Getting Geotechnical: The Making, Shaking and Remaking of San Francisco’s Treasure Island

Published in Informed Infrastructure Magazine

By Angus Stocking

San Francisco Bay’s Treasure Island—a flat, 400-acre, rather headstone-shaped island—is entirely artificial, “… constructed by emplacing 260,000 tons of quarried rock in the shoals for the island/causeway perimeter rock walls (a freshwater reservoir was quarried in the rock of Yerba Buena Island). Approximately 23 feet of dredged bay sand filled the interior, was mitigated from salt, and then 50,000 cubic yards of topsoil was used for planting 4,000 trees, 70,000 shrubs and 700,000 flowering plants.” (Wikipedia)

“It’s a very interesting story,” says Uri Eliahu, G.E., president of multinational geotechnical firm ENGEO. “It was built in the 1936/1937 timeframe, with a near-term purpose and a long-term purpose. The near-term purpose was to house the 1939 World’s Fair, which it did—judging from pictures, it must have been quite a spectacle. And the long-term purpose was for the island to become the San Francisco Airport—after the World’s Fair. So three buildings built for the fair were intended for subsequent airport use: the iconic horseshoe-shaped, art-deco building you see when you first drive onto the island was to be the terminal for the airport, and two large hangar buildings, all of which are historic and being preserved. And then what happened, of course, was a little thing called World War II.”

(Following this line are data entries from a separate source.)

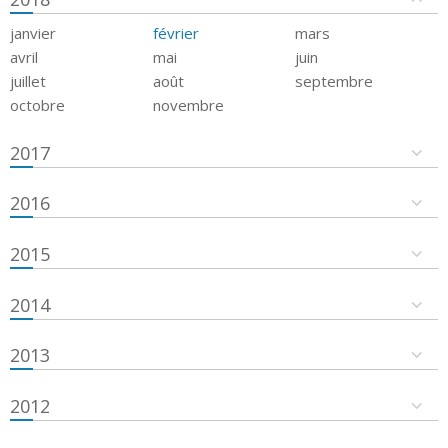
janvier
février
mars
avril
mai
juin
juillet
août
septembre
octobre
novembre
2017
2016
2015
2014
2013
2012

The U.S. Navy’s 1942 seizure of Treasure Island—as a site for Naval Station (NAVSTA) Treasure Island—was more than a little contentious at the time. But 70 years later, NAVSTA Treasure Island use as (among other things) a Naval Auxiliary Air Facility to support helicopters, fixed-wing planes, seaplanes, blimps, dirigibles and airships; a U.S. Navy/USMC electronics school; a “Radar Bomb Scoring Site” and Strategic Air Command (SAC) automatic tracking radar facility; and site for a psychiatric ward used to study and experiment on naval sailors who were being discharged for being homosexual—while remaining as controversial as all military matters—in retrospect might also be viewed as a stroke of good luck.

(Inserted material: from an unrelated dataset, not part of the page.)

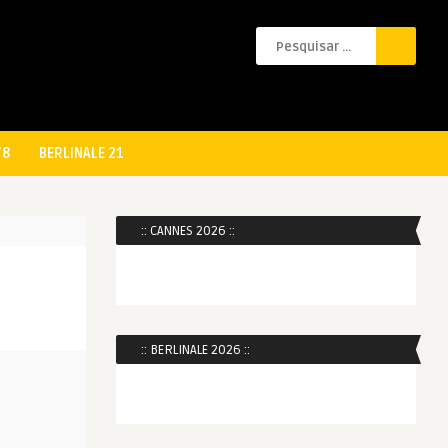
78
BERLINALE 21
:: CANNES 2026 ::
:: BERLINALE 2026 ::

Had the airport gone forward in the 1940s, as planned, it would have been built on a site that has since subsided substantially in places. With construction technology based on the era’s relatively limited understanding of sea-level rise, geotechnical factors and seismic forces, it could have proved disastrous during the 1989 Loma Prieta Earthquake (i.e., the “World Series Earthquake).